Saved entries
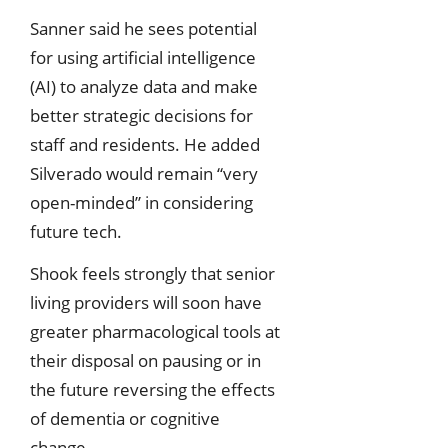
Sanner said he sees potential
for using artificial intelligence
(AI) to analyze data and make
better strategic decisions for
staff and residents. He added
Silverado would remain “very
open-minded” in considering
future tech.
Shook feels strongly that senior
living providers will soon have
greater pharmacological tools at
their disposal on pausing or in
the future reversing the effects
of dementia or cognitive
change.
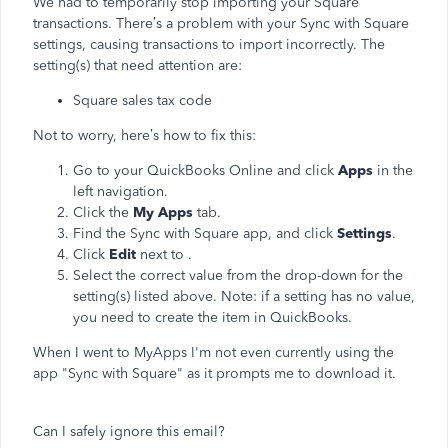
We had to temporarily stop importing your Square
transactions. There’s a problem with your Sync with Square
settings, causing transactions to import incorrectly. The
setting(s) that need attention are:
Square sales tax code
Not to worry, here’s how to fix this:
Go to your QuickBooks Online and click
Apps
in the
left navigation.
Click the
My Apps
tab.
Find the Sync with Square app, and click
Settings
.
Click
Edit
next to
.
Select the correct value from the drop-down for the
setting(s) listed above. Note: if a setting has no value,
you need to create the item in QuickBooks.
When I went to MyApps I'm not even currently using the
app "Sync with Square" as it prompts me to download it.
Can I safely ignore this email?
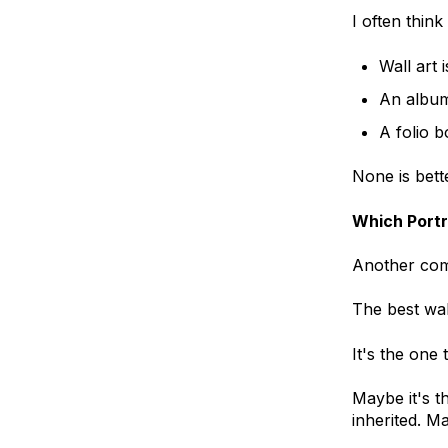
I often think
Wall art 
An album 
A folio b
None is bett
Which Portr
Another comm
The best wall
It's the one
Maybe it's t
inherited. M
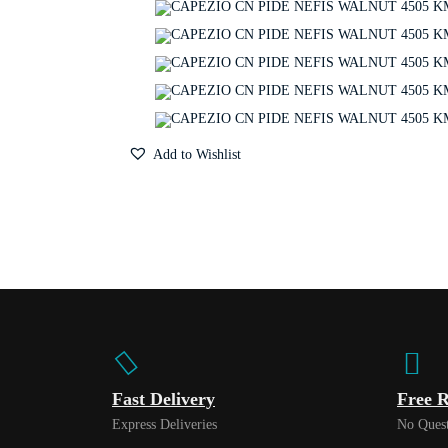
Add to Wishlist
Fast Delivery
Free R
Express Deliveries
No Quest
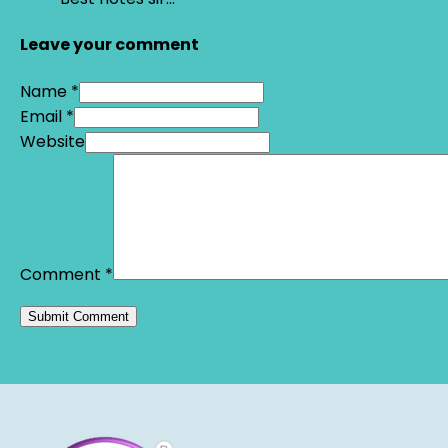
Leave your comment
Name *
Email *
Website
Comment
*
Alternative:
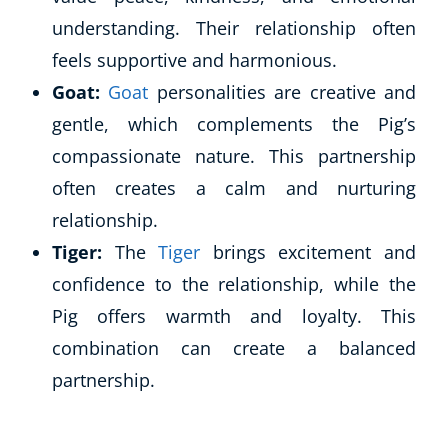
understanding. Their relationship often
feels supportive and harmonious.
Goat:
Goat
personalities are creative and
gentle, which complements the Pig’s
compassionate nature. This partnership
often creates a calm and nurturing
relationship.
Tiger:
The
Tiger
brings excitement and
confidence to the relationship, while the
Pig offers warmth and loyalty. This
combination can create a balanced
partnership.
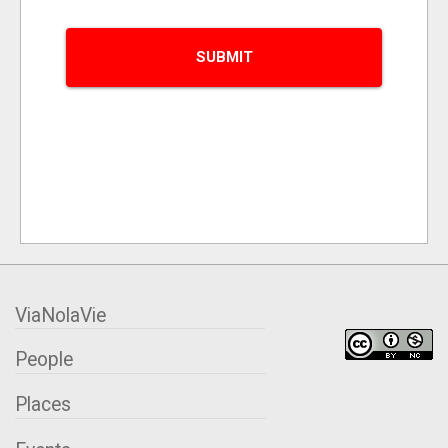
ViaNolaVie
People
Places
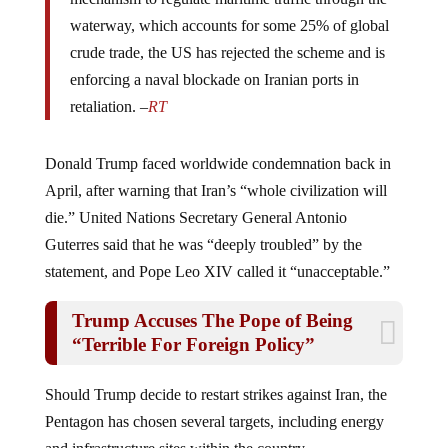
waterway, which accounts for some 25% of global
crude trade, the US has rejected the scheme and is
enforcing a naval blockade on Iranian ports in
retaliation. –
RT
Donald Trump faced worldwide condemnation back in
April, after warning that Iran’s “whole civilization will
die.” United Nations Secretary General Antonio
Guterres said that he was “deeply troubled” by the
statement, and Pope Leo XIV called it “unacceptable.”
Trump Accuses The Pope of Being
“Terrible For Foreign Policy”
Should Trump decide to restart strikes against Iran, the
Pentagon has chosen several targets, including energy
and infrastructure sites within the country.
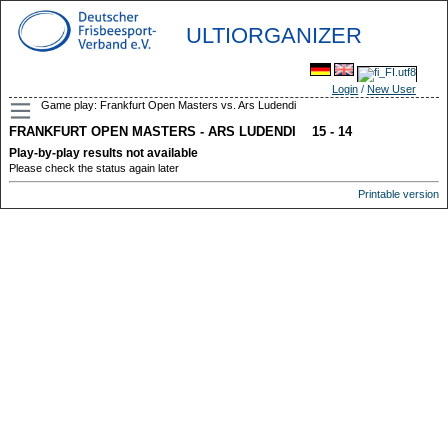
ULTIORGANIZER
Login
/
New User
Game play: Frankfurt Open Masters vs. Ars Ludendi
FRANKFURT OPEN MASTERS - ARS LUDENDI 15 - 14
Play-by-play results not available
Please check the status again later
Printable version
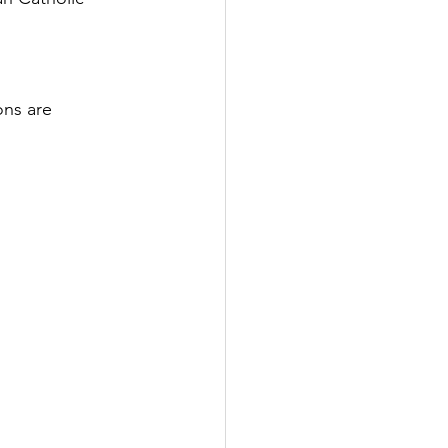
ns are 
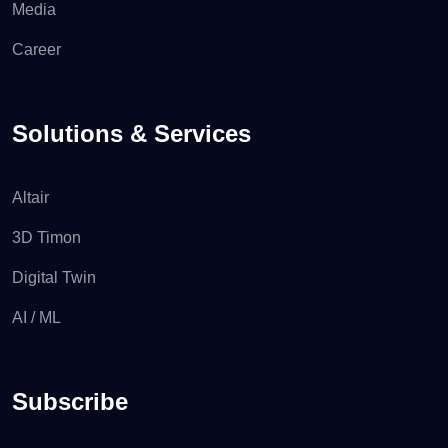
Media
Career
Solutions & Services
Altair
3D Timon
Digital Twin
AI / ML
Subscribe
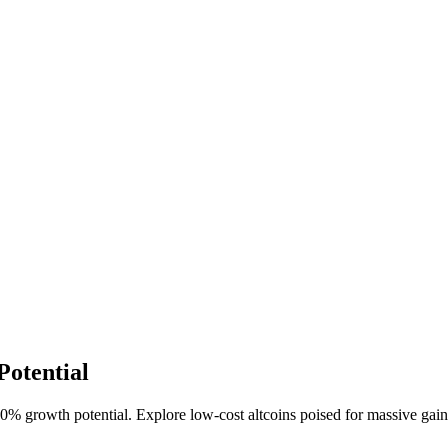
Potential
% growth potential. Explore low-cost altcoins poised for massive gains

WHAT NEEDS TO BE DONE:
Could you reproduce every entry exactly, leaving out the pictures?

REPLY TO THE TASK:
Sanner said he sees potential
for using artificial intelligence
(AI) to analyze data and make
better strategic decisions for
staff and residents. He added
Silverado would remain “very
open-minded” in considering
future tech.
Shook feels strongly that senior
living providers will soon have
greater pharmacological tools at
their disposal on pausing or in
the future reversing the effects
of dementia or cognitive
change.
We had to temporarily stop importing your Square
transactions. There’s a problem with your Sync with Square
settings, causing transactions to import incorrectly. The
setting(s) that need attention are:
Square sales tax code
Not to worry, here’s how to fix this:
Go to your QuickBooks Online and click
Apps
in the
left navigation.
Click the
My Apps
tab.
Find the Sync with Square app, and click
Settings
.
Click
Edit
next to
.
Select the correct value from the drop-down for the
setting(s) listed above. Note: if a setting has no value,
you need to create the item in QuickBooks.
When I went to MyApps I'm not even currently using the
app "Sync with Square" as it prompts me to download it.
Can I safely ignore this email?
I often think
Wall art 
An album 
A folio b
None is bett
Which Portr
Another comm
The best wall
It's the one
Maybe it's t
inherited. M
Add to Wishlist
Fast Delivery
Free R
Express Deliveries
No Quest
Leave your comment
Name *
Email *
Website
Comment
*
Alternative:
understanding. Their relationship often
feels supportive and harmonious.
Goat:
Goat
personalities are creative and
gentle, which complements the Pig’s
compassionate nature. This partnership
often creates a calm and nurturing
relationship.
Tiger:
The
Tiger
brings excitement and
confidence to the relationship, while the
Pig offers warmth and loyalty. This
combination can create a balanced
partnership.
ViaNolaVie
People
Places
waterway, which accounts for some 25% of global
crude trade, the US has rejected the scheme and is
enforcing a naval blockade on Iranian ports in
retaliation. –
RT
Donald Trump faced worldwide condemnation back in
April, after warning that Iran’s “whole civilization will
die.” United Nations Secretary General Antonio
Guterres said that he was “deeply troubled” by the
statement, and Pope Leo XIV called it “unacceptable.”
Trump Accuses The Pope of Being
“Terrible For Foreign Policy”
Should Trump decide to restart strikes against Iran, the
Pentagon has chosen several targets, including energy
and infrastructure sites within the country.
ULTIORGANIZER
Login
/
New User
Game play: Frankfurt Open Masters vs. Ars Ludendi
FRANKFURT OPEN MASTERS - ARS LUDENDI 15 - 14
Play-by-play results not available
Please check the status again later
Printable version
ns are 
Media
Career
Solutions & Services
Altair
3D Timon
Digital Twin
AI / ML
Subscribe
Potential
% growth potential. Explore low-cost altcoins poised for massive gains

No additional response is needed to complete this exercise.